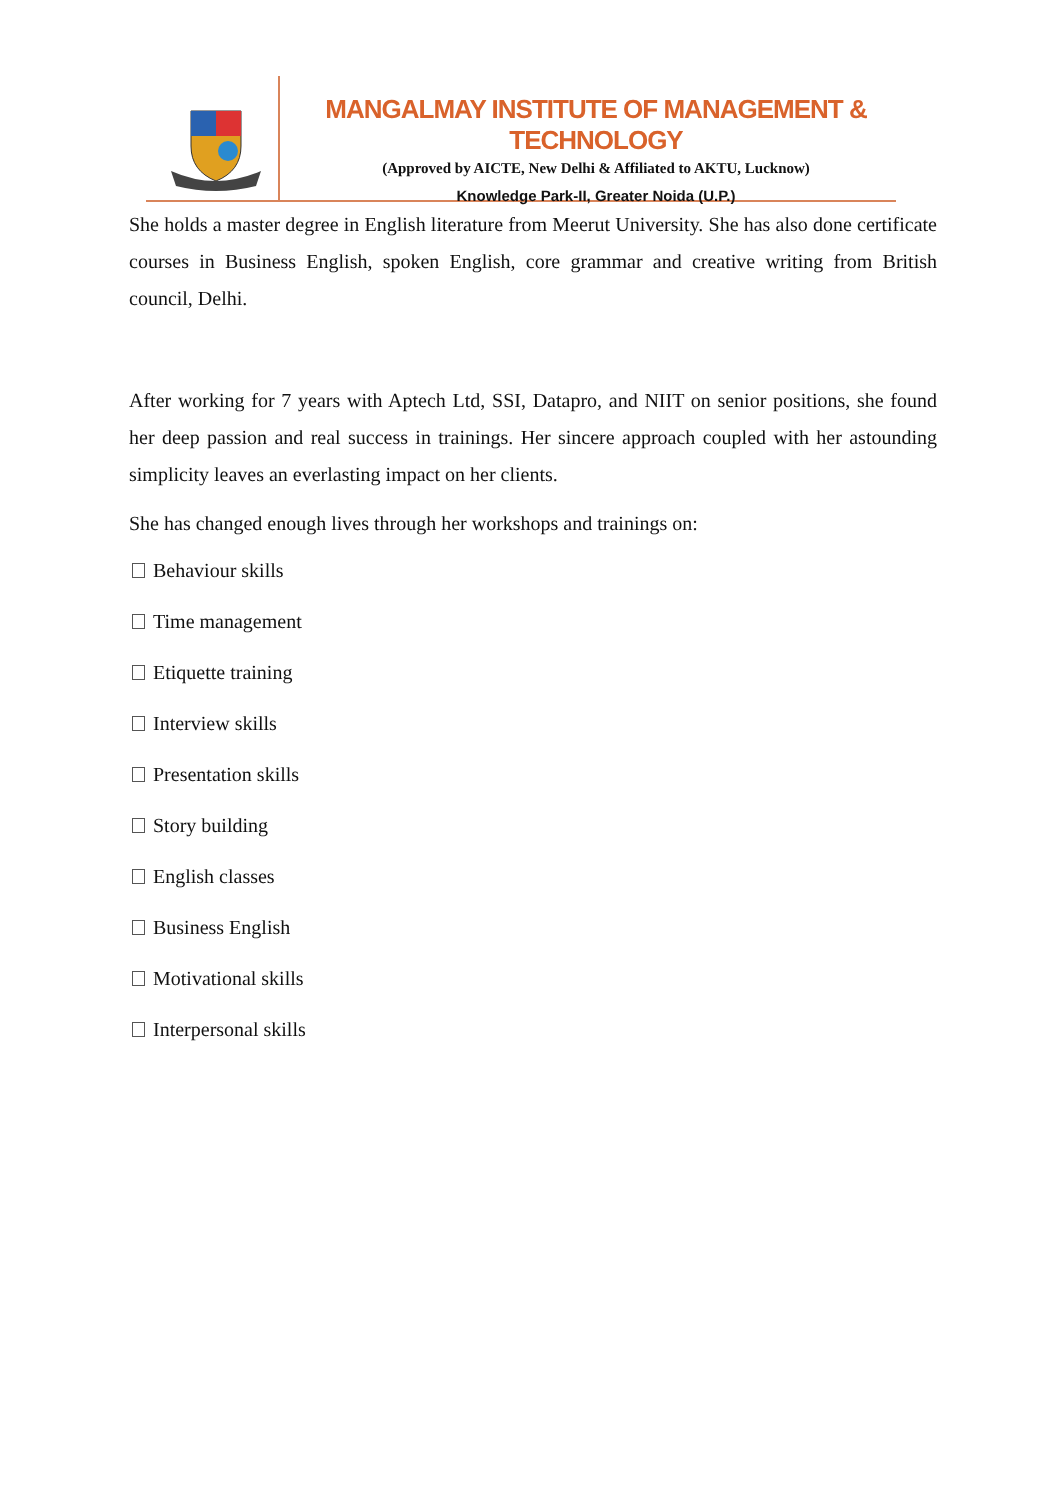MANGALMAY INSTITUTE OF MANAGEMENT & TECHNOLOGY
(Approved by AICTE, New Delhi & Affiliated to AKTU, Lucknow)
Knowledge Park-II, Greater Noida (U.P.)
She holds a master degree in English literature from Meerut University. She has also done certificate courses in Business English, spoken English, core grammar and creative writing from British council, Delhi.
After working for 7 years with Aptech Ltd, SSI, Datapro, and NIIT on senior positions, she found her deep passion and real success in trainings. Her sincere approach coupled with her astounding simplicity leaves an everlasting impact on her clients.
She has changed enough lives through her workshops and trainings on:
Behaviour skills
Time management
Etiquette training
Interview skills
Presentation skills
Story building
English classes
Business English
Motivational skills
Interpersonal skills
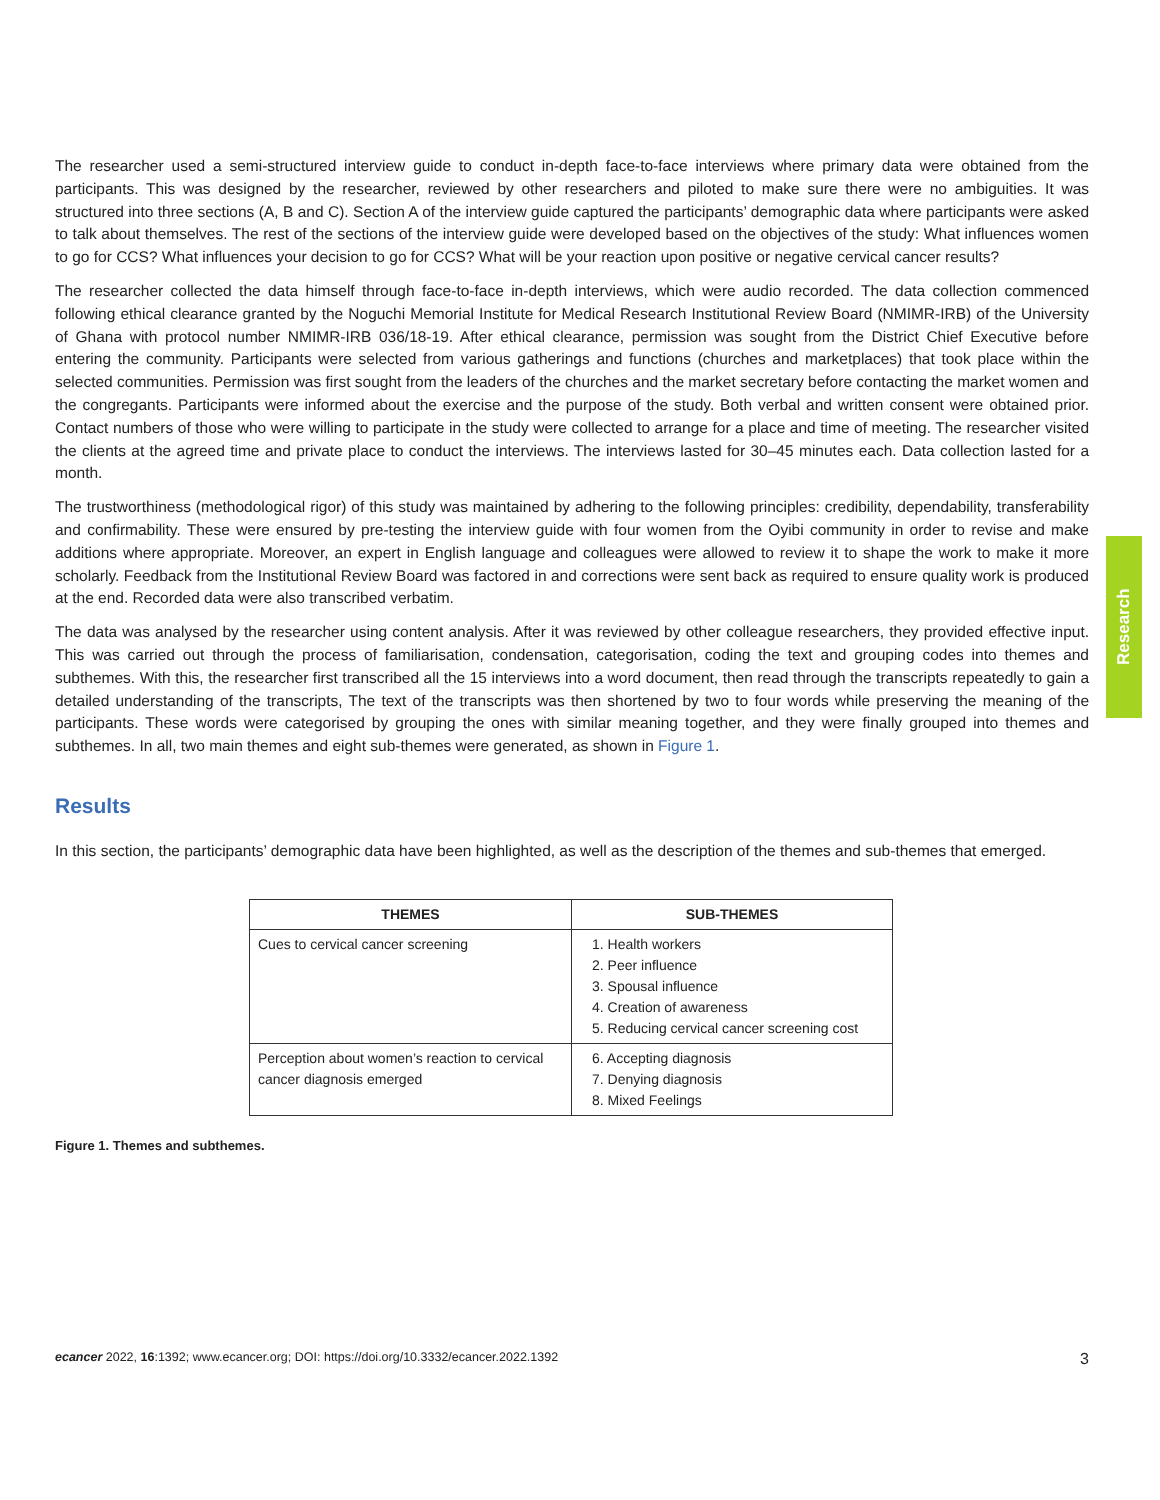The researcher used a semi-structured interview guide to conduct in-depth face-to-face interviews where primary data were obtained from the participants. This was designed by the researcher, reviewed by other researchers and piloted to make sure there were no ambiguities. It was structured into three sections (A, B and C). Section A of the interview guide captured the participants’ demographic data where participants were asked to talk about themselves. The rest of the sections of the interview guide were developed based on the objectives of the study: What influences women to go for CCS? What influences your decision to go for CCS? What will be your reaction upon positive or negative cervical cancer results?
The researcher collected the data himself through face-to-face in-depth interviews, which were audio recorded. The data collection commenced following ethical clearance granted by the Noguchi Memorial Institute for Medical Research Institutional Review Board (NMIMR-IRB) of the University of Ghana with protocol number NMIMR-IRB 036/18-19. After ethical clearance, permission was sought from the District Chief Executive before entering the community. Participants were selected from various gatherings and functions (churches and marketplaces) that took place within the selected communities. Permission was first sought from the leaders of the churches and the market secretary before contacting the market women and the congregants. Participants were informed about the exercise and the purpose of the study. Both verbal and written consent were obtained prior. Contact numbers of those who were willing to participate in the study were collected to arrange for a place and time of meeting. The researcher visited the clients at the agreed time and private place to conduct the interviews. The interviews lasted for 30–45 minutes each. Data collection lasted for a month.
The trustworthiness (methodological rigor) of this study was maintained by adhering to the following principles: credibility, dependability, transferability and confirmability. These were ensured by pre-testing the interview guide with four women from the Oyibi community in order to revise and make additions where appropriate. Moreover, an expert in English language and colleagues were allowed to review it to shape the work to make it more scholarly. Feedback from the Institutional Review Board was factored in and corrections were sent back as required to ensure quality work is produced at the end. Recorded data were also transcribed verbatim.
The data was analysed by the researcher using content analysis. After it was reviewed by other colleague researchers, they provided effective input. This was carried out through the process of familiarisation, condensation, categorisation, coding the text and grouping codes into themes and subthemes. With this, the researcher first transcribed all the 15 interviews into a word document, then read through the transcripts repeatedly to gain a detailed understanding of the transcripts, The text of the transcripts was then shortened by two to four words while preserving the meaning of the participants. These words were categorised by grouping the ones with similar meaning together, and they were finally grouped into themes and subthemes. In all, two main themes and eight sub-themes were generated, as shown in Figure 1.
Results
In this section, the participants’ demographic data have been highlighted, as well as the description of the themes and sub-themes that emerged.
| THEMES | SUB-THEMES |
| --- | --- |
| Cues to cervical cancer screening | 1. Health workers 2. Peer influence 3. Spousal influence 4. Creation of awareness 5. Reducing cervical cancer screening cost |
| Perception about women’s reaction to cervical cancer diagnosis emerged | 6. Accepting diagnosis 7. Denying diagnosis 8. Mixed Feelings |
Figure 1. Themes and subthemes.
Research
ecancer 2022, 16:1392; www.ecancer.org; DOI: https://doi.org/10.3332/ecancer.2022.1392 3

———

[TASK BRIEF]
Your reply should be the full data above, copied exactly, with no pictures in it.

[WORKED SOLUTION]
MANGALMAY INSTITUTE OF MANAGEMENT & TECHNOLOGY
(Approved by AICTE, New Delhi & Affiliated to AKTU, Lucknow)
Knowledge Park-II, Greater Noida (U.P.)
She holds a master degree in English literature from Meerut University. She has also done certificate courses in Business English, spoken English, core grammar and creative writing from British council, Delhi.
After working for 7 years with Aptech Ltd, SSI, Datapro, and NIIT on senior positions, she found her deep passion and real success in trainings. Her sincere approach coupled with her astounding simplicity leaves an everlasting impact on her clients.
She has changed enough lives through her workshops and trainings on:
Behaviour skills
Time management
Etiquette training
Interview skills
Presentation skills
Story building
English classes
Business English
Motivational skills
Interpersonal skills
The researcher used a semi-structured interview guide to conduct in-depth face-to-face interviews where primary data were obtained from the participants. This was designed by the researcher, reviewed by other researchers and piloted to make sure there were no ambiguities. It was structured into three sections (A, B and C). Section A of the interview guide captured the participants’ demographic data where participants were asked to talk about themselves. The rest of the sections of the interview guide were developed based on the objectives of the study: What influences women to go for CCS? What influences your decision to go for CCS? What will be your reaction upon positive or negative cervical cancer results?
The researcher collected the data himself through face-to-face in-depth interviews, which were audio recorded. The data collection commenced following ethical clearance granted by the Noguchi Memorial Institute for Medical Research Institutional Review Board (NMIMR-IRB) of the University of Ghana with protocol number NMIMR-IRB 036/18-19. After ethical clearance, permission was sought from the District Chief Executive before entering the community. Participants were selected from various gatherings and functions (churches and marketplaces) that took place within the selected communities. Permission was first sought from the leaders of the churches and the market secretary before contacting the market women and the congregants. Participants were informed about the exercise and the purpose of the study. Both verbal and written consent were obtained prior. Contact numbers of those who were willing to participate in the study were collected to arrange for a place and time of meeting. The researcher visited the clients at the agreed time and private place to conduct the interviews. The interviews lasted for 30–45 minutes each. Data collection lasted for a month.
The trustworthiness (methodological rigor) of this study was maintained by adhering to the following principles: credibility, dependability, transferability and confirmability. These were ensured by pre-testing the interview guide with four women from the Oyibi community in order to revise and make additions where appropriate. Moreover, an expert in English language and colleagues were allowed to review it to shape the work to make it more scholarly. Feedback from the Institutional Review Board was factored in and corrections were sent back as required to ensure quality work is produced at the end. Recorded data were also transcribed verbatim.
The data was analysed by the researcher using content analysis. After it was reviewed by other colleague researchers, they provided effective input. This was carried out through the process of familiarisation, condensation, categorisation, coding the text and grouping codes into themes and subthemes. With this, the researcher first transcribed all the 15 interviews into a word document, then read through the transcripts repeatedly to gain a detailed understanding of the transcripts, The text of the transcripts was then shortened by two to four words while preserving the meaning of the participants. These words were categorised by grouping the ones with similar meaning together, and they were finally grouped into themes and subthemes. In all, two main themes and eight sub-themes were generated, as shown in Figure 1.
Results
In this section, the participants’ demographic data have been highlighted, as well as the description of the themes and sub-themes that emerged.
| THEMES | SUB-THEMES |
| --- | --- |
| Cues to cervical cancer screening | 1. Health workers 2. Peer influence 3. Spousal influence 4. Creation of awareness 5. Reducing cervical cancer screening cost |
| Perception about women’s reaction to cervical cancer diagnosis emerged | 6. Accepting diagnosis 7. Denying diagnosis 8. Mixed Feelings |
Figure 1. Themes and subthemes.
Research
ecancer 2022, 16:1392; www.ecancer.org; DOI: https://doi.org/10.3332/ecancer.2022.1392 3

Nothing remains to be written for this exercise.